▶ Задание A
Какой юбилей отмечал Баранцевич, согласно фрагменту о Чехове?
▶ Задание B
Перепишите часть фрагмента о Чехове, начиная со слов «Чехов порой соглашался» и заканчивая словами «в данном случае?», заменив «Чехов» на «Писатель».

▶ Фрагмент документа
....................
Чехов порой соглашался на что-то — ему лично неудобное, — лишь бы не причинять неудобства или не обидеть невольно другого человека. Не было ли подобного мотива в данном случае?
А может быть, все проще? Сергеенко предлагал свои услуги. Определенно и дружески. Он жил в Петербурге. Все столичные знакомства Чехова ослабли или совсем прервались. Как раз к Новому году пришло письмо от Баранцевича. Он благодарил Чехова за телеграмму в связи со своим юбилеем, 25-летием литературной деятельности: «Ты помнишь товарищей, даже не общаясь с ними». Далее отозвался об этой самой «деятельности» — никому не нужна, бесполезна, не интересна. И всё его писательство — наказание Божие. Чехов утешал в ответ: «<…> но всё же ты веришь в это писание в лучшие минуты жизни, ты не бросаешь их и никогда не бросишь, — и пусть будет по вере твоей, пусть теперь, после юбилея, писания твои будут твоею радостью и принесут тебе ряд утешений».
....................
Сохранённые записи данных:
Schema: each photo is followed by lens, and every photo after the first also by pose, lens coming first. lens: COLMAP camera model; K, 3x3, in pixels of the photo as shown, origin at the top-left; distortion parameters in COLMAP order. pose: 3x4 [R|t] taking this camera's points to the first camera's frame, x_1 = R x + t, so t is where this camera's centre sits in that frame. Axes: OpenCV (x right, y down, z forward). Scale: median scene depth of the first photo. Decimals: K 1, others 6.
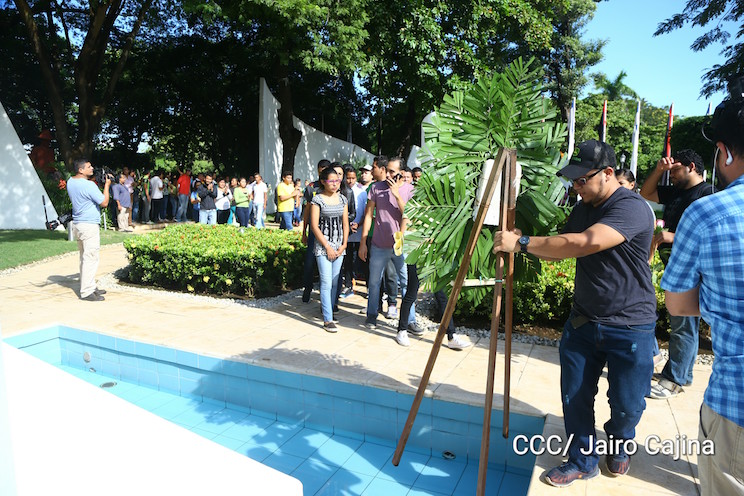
lens RADIAL K [[515.6, 0, 357.7], [0, 515.6, 237.5], [0, 0, 1]] dist [-0.117176, 0.093106]
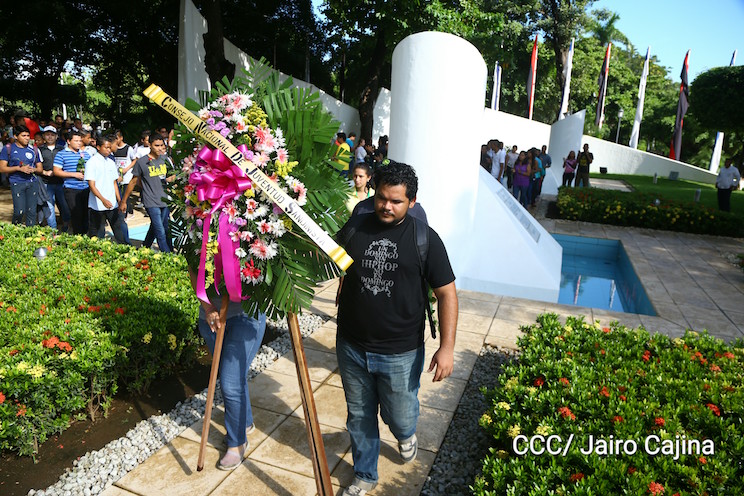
lens RADIAL K [[515.6, 0, 357.7], [0, 515.6, 237.5], [0, 0, 1]] dist [-0.117176, 0.093106]
pose [[0.997507, 0.020137, 0.067636, 0.017743], [-0.027629, 0.993355, 0.111727, -0.028265], [-0.064937, -0.113317, 0.991435, 0.146015]]
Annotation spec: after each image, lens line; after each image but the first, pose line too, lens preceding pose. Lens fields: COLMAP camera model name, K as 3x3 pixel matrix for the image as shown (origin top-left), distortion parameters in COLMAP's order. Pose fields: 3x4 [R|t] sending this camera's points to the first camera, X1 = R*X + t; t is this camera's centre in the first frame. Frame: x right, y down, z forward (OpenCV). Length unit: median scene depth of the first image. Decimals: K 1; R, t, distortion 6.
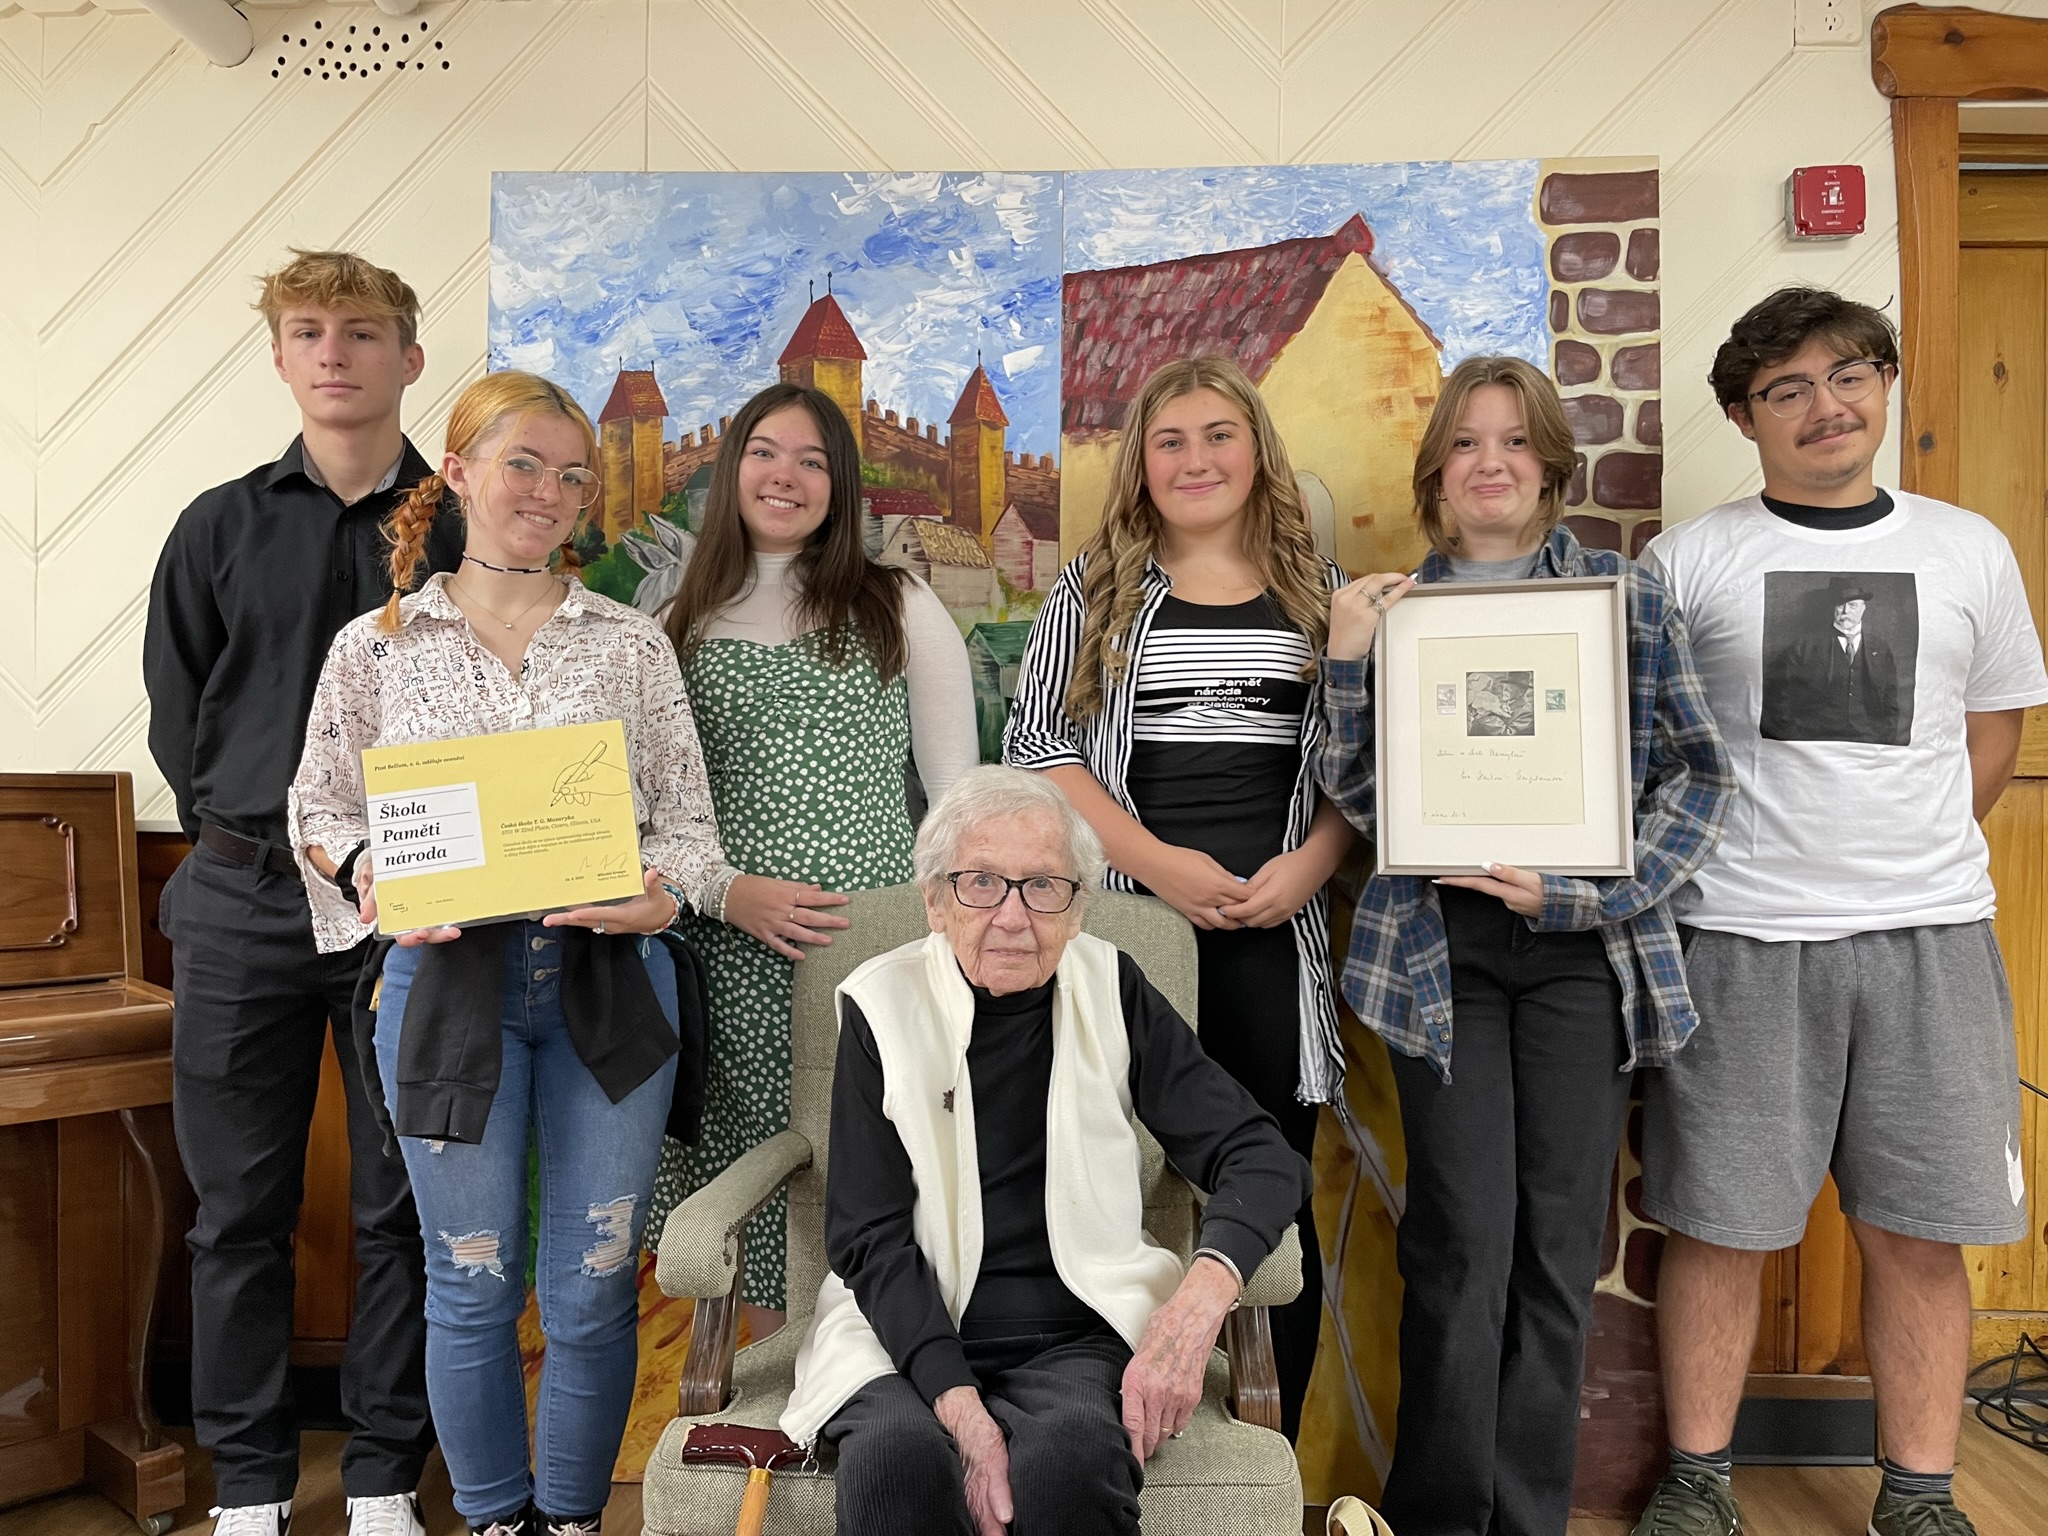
lens RADIAL K [[1564.0, 0, 987.0], [0, 1564.0, 763.2], [0, 0, 1]] dist [0.096889, -0.134187]
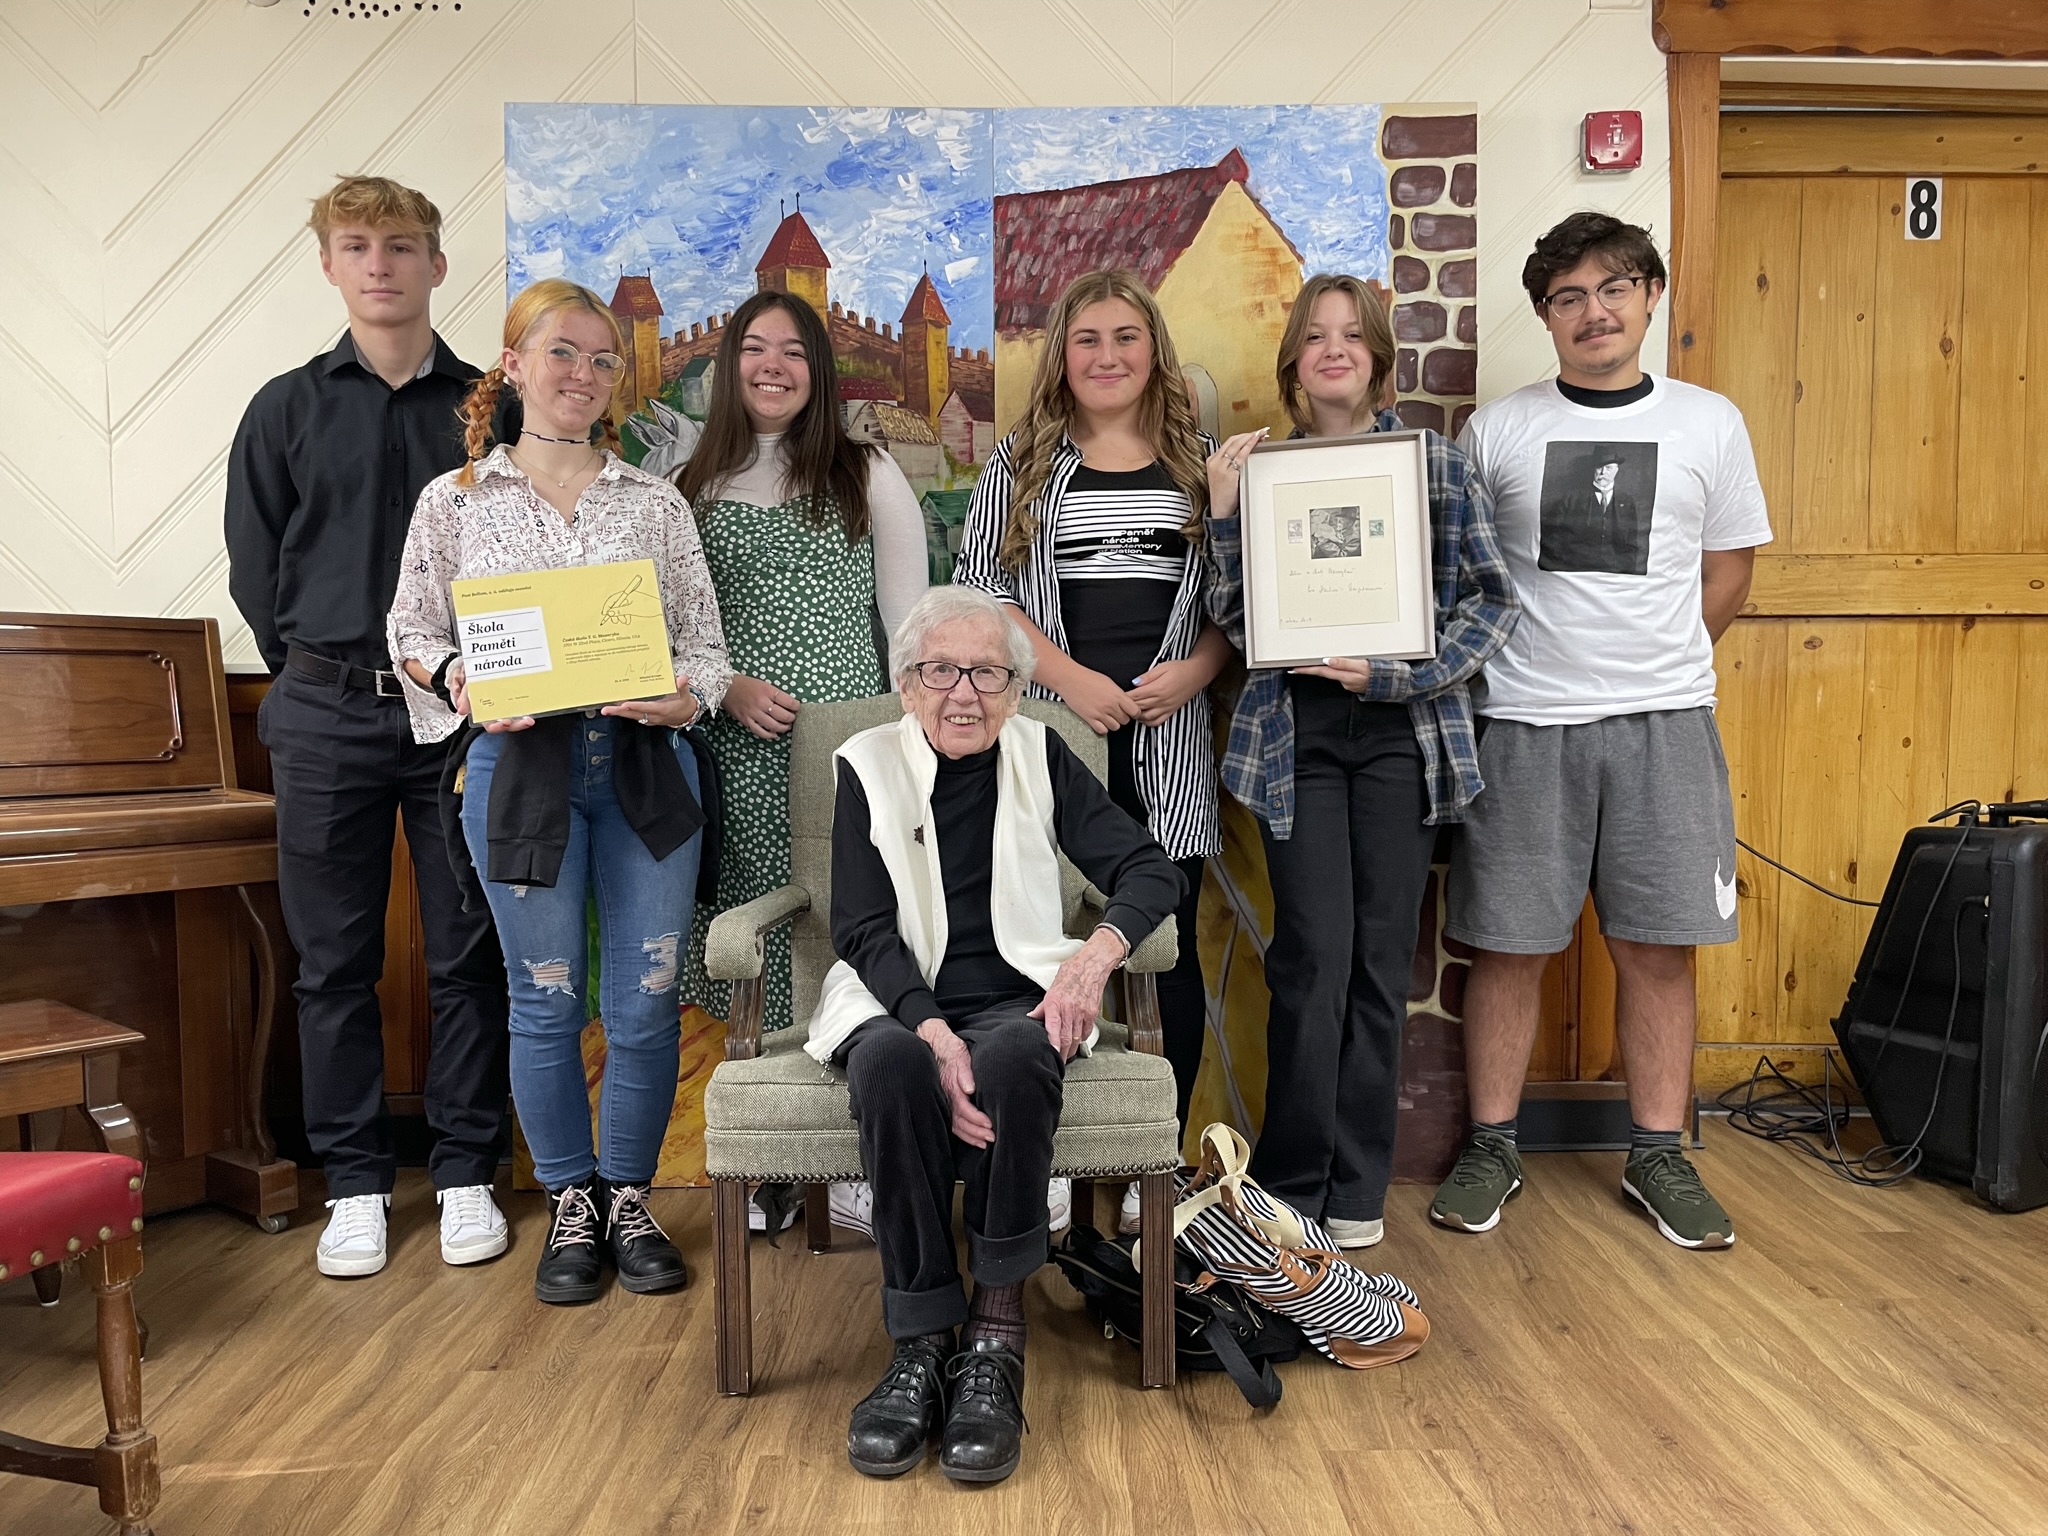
lens RADIAL K [[1542.8, 0, 1024.0], [0, 1542.8, 768.0], [0, 0, 1]] dist [0.092200, -0.124130]
pose [[0.997690, -0.016436, 0.065909, -0.014517], [0.012376, 0.998028, 0.061536, 0.052298], [-0.066790, -0.060578, 0.995926, -0.212934]]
....................
▶ Ответ A
25-летие своей литературной деятельности.

▶ Ответ B
Писатель порой соглашался на что-то — ему лично неудобное, — лишь бы не причинять неудобства или не обидеть невольно другого человека. Не было ли подобного мотива в данном случае?